> Exercise tasks
• a. Give the score shown in each comment heading of the forum thread below, including any label attached to it, in the order the comments appear.
• b. Pick out every line in the listing below that contains the string "text". Case counts.

··· Supplied passage ···

Wrong, unless you assume space is discretized, which might happen around Planck's length, but has never been proven theoretically nor experimentally.

• #### History.... (Score:5, Informative)

on Sunday May 04, 2014 @05:07AM (#46911885)

Billions and billions of years ago, even before lord Xenu, there was a scientist who pulled this off.

Blext Telfrawd, an A type Hixoid, did get an infinite number of protons into a finite space. Then the containment field faltered, obliterating the iteration of his universe..

Most historians agree this was tragic for it ended his universe, and created one with Justin Bieber. Sentients who were able to achieve trans-dimensional universital access, send a message to you from the past: It's just too risky to repeat the so called "Bieber Event",

You've been warned.

• #### Putting the cart before the horse? (Score:4, Interesting)

on Sunday May 04, 2014 @05:13AM (#46911893) Homepage Journal

Okay. Interesting on a theoretical level.

The main problem with testing this is "how does one generate infinite or near-infinite energy" to power something like this?

Of course, if we've answered that, we're ALREADY in a place where we've either wiped ourselves out (accidentally or otherwise), or we've basically solved the greatest real-world problem in the history of humanity.

• #### Re: (Score:3)

I think the idea if that you could create a stable laser, that exists in some reflective box. And you would keep adding power to it forever.
Or at least until it exploded.

• #### Re: (Score:2)

The main problem with testing this is "how does one generate infinite or near-infinite energy" to power something like this?

Use your local power plant. It produces near-infinite energy as far as lasers are concerned.

• #### Re: (Score:2)

You're not acquainted with what "infinite" actually means are you?

··· Records to process ···

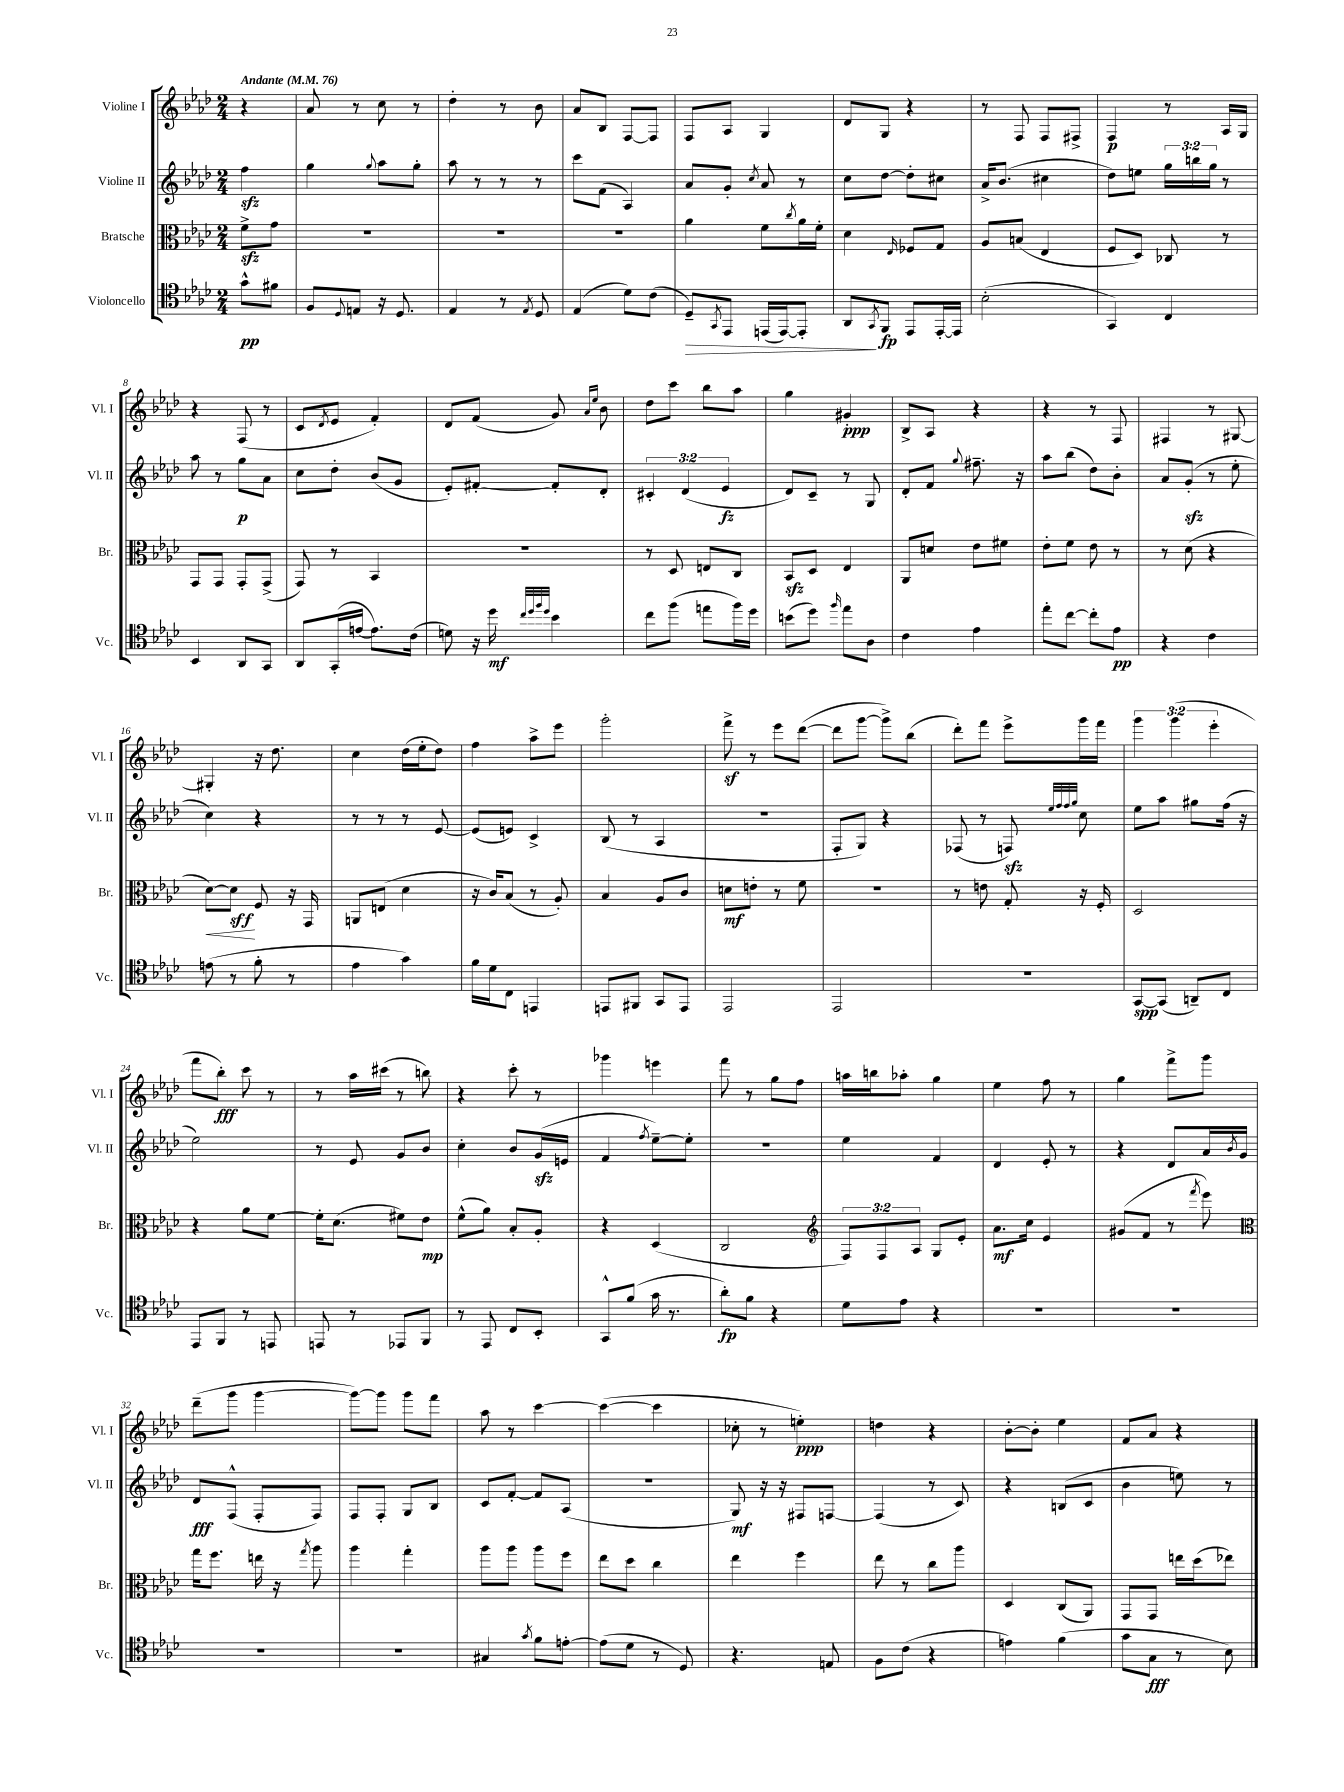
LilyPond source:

<<
\new StaffGroup <<
\new Staff = "s0" \with { instrumentName = "Violine I" shortInstrumentName = "Vl. I" } {
    \clef treble \key aes \major \numericTimeSignature \time 2/4 \override Staff.TupletNumber.text = #tuplet-number::calc-fraction-text \partial 4 \tempo "Andante" 4 = 76
    r4 |
    aes'8 r8 c''8 r8 |
    des''4-. r8 bes'8 |
    aes'8 bes8 f8~ f8 |
    f8 aes8 g4 |
    des'8 g8 r4 |
    r8 f8 f8 fis8-> |
    f4\p r8 aes16 g16 |
    r4 f8( r8 |
    c'8 \acciaccatura { des'8 } ees'8 f'4-.) |
    des'8 f'8( g'8) \grace { aes'16 ees''16 } bes'8 |
    des''8 c'''8 bes''8 aes''8 |
    g''4 gis'4-.\ppp |
    bes8-> aes8 r4 |
    r4 r8 f8 |
    fis4 r8 gis8~ |
    gis4-. r16 des''8. |
    c''4 des''16( ees''16-. des''8) |
    f''4 aes''8-> ees'''8 |
    g'''2-. |
    f'''8->\sf r8 ees'''8 des'''8~( |
    des'''8 g'''8~ g'''8->) bes''8( |
    des'''8-.) f'''8 ees'''8-> g'''16 f'''16 |
    \tuplet 3/2 { g'''4 g'''4( ees'''4-. } |
    f'''8 bes''8-.\fff) c'''8 r8 |
    r8 aes''16 cis'''16( r8 b''8) |
    r4 c'''8-. r8 |
    ges'''4 e'''4 |
    f'''8 r8 g''8 f''8 |
    a''16 b''16 aes''8-. g''4 |
    ees''4 f''8 r8 |
    g''4 f'''8-> g'''8 |
    des'''8--( g'''8 g'''4~ |
    g'''8~) g'''8 g'''8 f'''8 |
    aes''8 r8 c'''4~ |
    c'''4~( c'''4 |
    ces''8-. r8 e''4-.\ppp) |
    d''4 r4 |
    bes'8~-. bes'8-. ees''4 |
    f'8 aes'8 r4 \bar "|." |
}
\new Staff = "s1" \with { instrumentName = "Violine II" shortInstrumentName = "Vl. II" } {
    \clef treble \key aes \major \numericTimeSignature \time 2/4 \override Staff.TupletNumber.text = #tuplet-number::calc-fraction-text \partial 4
    f''4\sfz |
    g''4 \appoggiatura { g''8 } aes''8 g''8-. |
    aes''8 r8 r8 r8 |
    c'''8 f'8( aes4) |
    aes'8 g'8-. \acciaccatura { c''8 } aes'8 r8 |
    c''8 des''8~ des''8-. cis''8 |
    aes'16-> bes'8.( cis''4 |
    des''8) e''8 \tuplet 3/2 { g''16 b''16 g''16 } r8 |
    aes''8 r8 g''8\p aes'8 |
    c''8 des''8-. bes'8( g'8 |
    ees'8-.) fis'8~-. fis'8-. des'8-. |
    \tuplet 3/2 { cis'4-. des'4( ees'4\fz } |
    des'8) c'8-- r8 g8 |
    des'8-. f'8 \appoggiatura { g''8 } fis''8.-- r16 |
    aes''8 bes''8( des''8) bes'8-. |
    aes'8 g'8-.\sfz( r8 ees''8-. |
    c''4) r4 |
    r8 r8 r8 ees'8~ |
    ees'8( e'8) c'4-> |
    bes8( r8 aes4 |
    r2 |
    f8-. g8) r4 |
    fes8( r8 f8\sfz) \grace { ees''32 f''32 f''32 g''32 } c''8 |
    ees''8 aes''8 gis''8 f''16( r16 |
    ees''2) |
    r8 ees'8 g'8 bes'8 |
    c''4-. bes'8 g'16\sfz( e'16 |
    f'4 \acciaccatura { f''8 } ees''8~--) ees''8-. |
    R2 |
    ees''4 f'4 |
    des'4 ees'8-. r8 |
    r4 des'8 aes'16 \acciaccatura { bes'8 } g'16 |
    des'8\fff f8-^( f8-. f8) |
    f8 f8-. g8 bes8 |
    c'8 f'8~-. f'8 aes8( |
    R2 |
    g8\mf) r16 r16 fis8 f8~ |
    f4( r8 c'8) |
    r4 b8( c'8 |
    bes'4 e''8) r8 \bar "|." |
}
\new Staff = "s2" \with { instrumentName = "Bratsche" shortInstrumentName = "Br." } {
    \clef alto \key aes \major \numericTimeSignature \time 2/4 \override Staff.TupletNumber.text = #tuplet-number::calc-fraction-text \partial 4
    f'8->\sfz g'8 |
    R2 |
    R2 |
    r2 |
    aes'4 f'8 \acciaccatura { c''8 } aes'16 f'16-. |
    des'4 \grace { ees16 } fes8 g8 |
    aes8 b8( ees4 |
    f8 des8) ces8 r8 |
    g,8 g,8 g,8-. g,8->( |
    g,8) r8 bes,4 |
    r2 |
    r8 des8 e8 c8 |
    bes,8\sfz des8 ees4 |
    aes,8 d'8 ees'8 fis'8 |
    ees'8-. f'8 ees'8 r8 |
    r8 des'8( r4 |
    des'8~\<) des'8\sff\! f8 r16 g,16 |
    a,8 e8( des'4 |
    r16 c'16) bes8( r8 aes8-.) |
    bes4 aes8 c'8 |
    d'8\mf e'8-. r8 f'8 |
    R2 |
    r8 e'8 g8-. r16 f16-. |
    des2 |
    r4 aes'8 f'8~ |
    f'16-. des'8.( fis'8) ees'8\mp |
    f'8-^( aes'8) bes8-. aes8-. |
    r4 des4( |
    c2 |
    \clef treble \tuplet 3/2 { f8) f8 aes8 } g8 ees'8-. |
    aes'8.\mf c''16 ees'4 |
    gis'8( f'8 r8 \acciaccatura { f'''8 } ees'''8) |
    \clef alto g''16 f''8. e''16 r16 \acciaccatura { g''8 } aes''8 |
    aes''4 g''4-. |
    aes''8 aes''8 aes''8 f''8 |
    ees''8 des''8 c''4 |
    ees''4 f''4 |
    ees''8 r8 c''8 aes''8 |
    des4 c8( aes,8) |
    g,8 g,8 e''16 des''16( ees''8) \bar "|." |
}
\new Staff = "s3" \with { instrumentName = "Violoncello" shortInstrumentName = "Vc." } {
    \clef tenor \key aes \major \numericTimeSignature \time 2/4 \partial 4
    g'8-^\pp fis'8 |
    f8 \appoggiatura { des8 } e8 r16 des8. |
    ees4 r8 \acciaccatura { ees8 } des8 |
    ees4( des'8) c'8( |
    des8--\>) \acciaccatura { g,8 } ees,8 e,16( e,16~) e,8-. |
    aes,8\! \acciaccatura { g,8 } f,8\fp ees,8 ees,16~-. ees,16 |
    bes2-.( |
    g,4) c4 |
    bes,4 aes,8 g,8 |
    aes,8 g,16-.( e'16~ e'8.) c'16( |
    d'8) r16 des''16\mf \grace { c''32 des''32 f''32 des''32 } bes'4 |
    c''8 f''8( e''8 f''16) des''16 |
    b'8( des''8) \grace { f''16 } ees''8 aes8 |
    c'4 ees'4 |
    ees''8-. c''8~ c''8-. ees'8\pp |
    r4 c'4 |
    e'8( r8 f'8-. r8 |
    ees'4 g'4) |
    f'16 des'16 c8 e,4 |
    e,8 fis,8 g,8 e,8 |
    ees,2 |
    ees,2 |
    R2 |
    g,8~\spp g,8( a,8--) c8 |
    ees,8 f,8 r8 e,8 |
    e,8 r8 ees,8 f,8 |
    r8 ees,8 c8 bes,8-. |
    g,8-^ f'8( g'16 r8. |
    aes'8-.\fp) f'8 r4 |
    des'8 ees'8 r4 |
    r2 |
    R2 |
    R2 |
    R2 |
    gis4 \acciaccatura { g'8 } f'8 e'8~-. |
    e'8( des'8 r8 des8) |
    r4. e8 |
    f8 c'8( r4 |
    e'4) f'4( |
    g'8 g8\fff r8 bes8) \bar "|." |
}
>>
>>
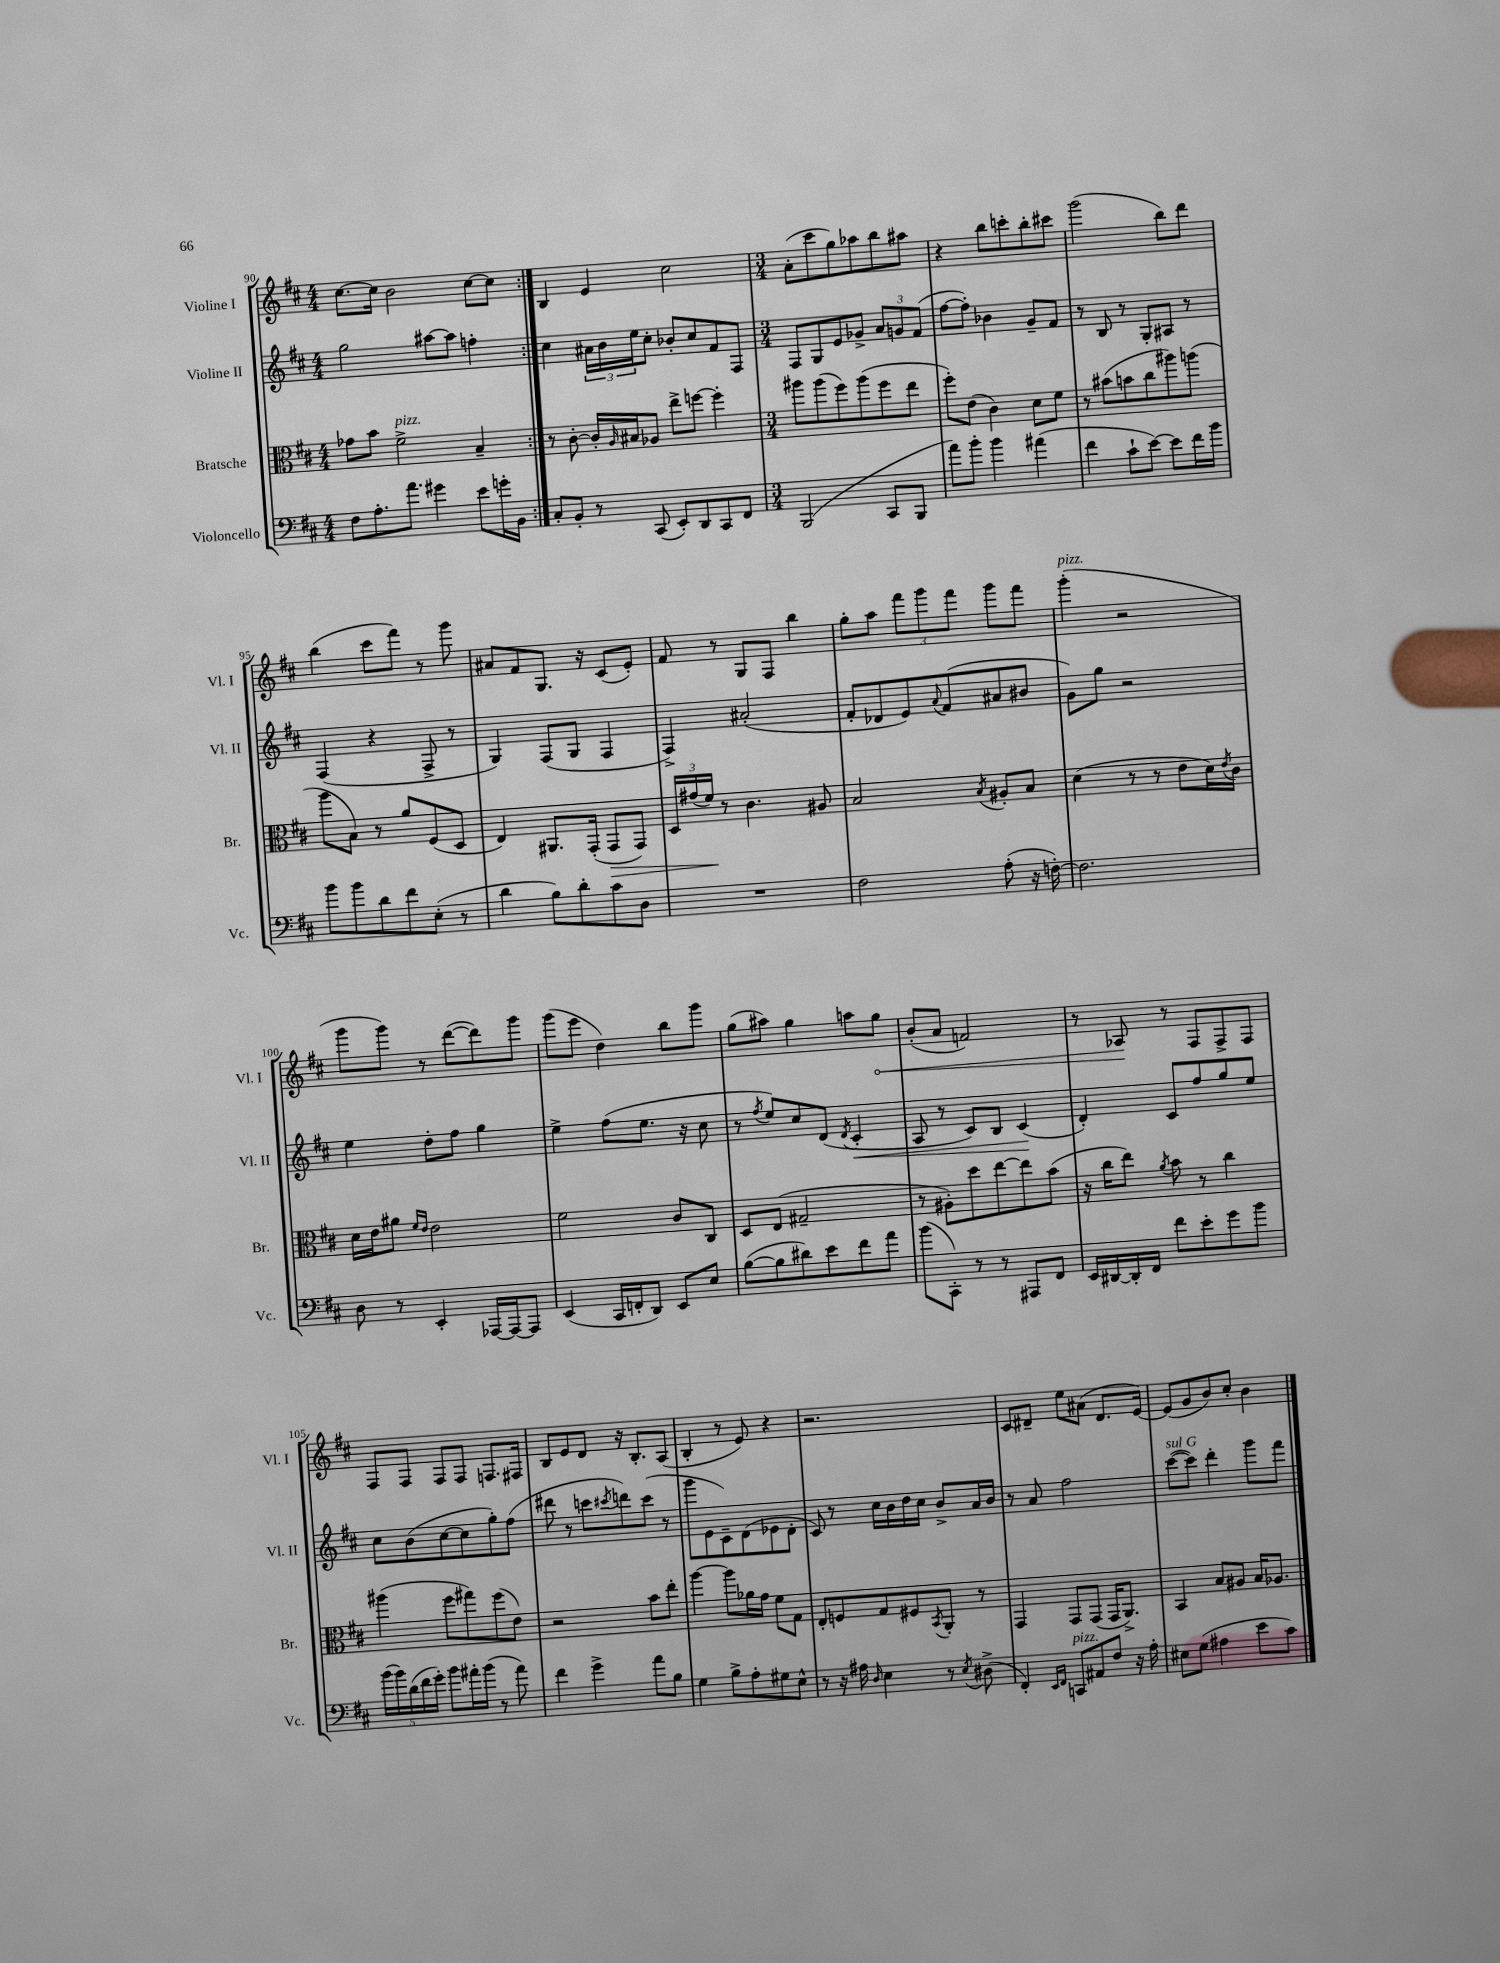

···

> Solutions to the problems
• a.
1. Score:5, Informative
2. Score:4, Interesting
3. Score:3
4. Score:2
5. Score:2

• b.
    \clef treble \key aes \major \numericTimeSignature \time 2/4 \override Staff.TupletNumber.text = #tuplet-number::calc-fraction-text \partial 4 \tempo "Andante" 4 = 76
    \clef treble \key aes \major \numericTimeSignature \time 2/4 \override Staff.TupletNumber.text = #tuplet-number::calc-fraction-text \partial 4
    \clef alto \key aes \major \numericTimeSignature \time 2/4 \override Staff.TupletNumber.text = #tuplet-number::calc-fraction-text \partial 4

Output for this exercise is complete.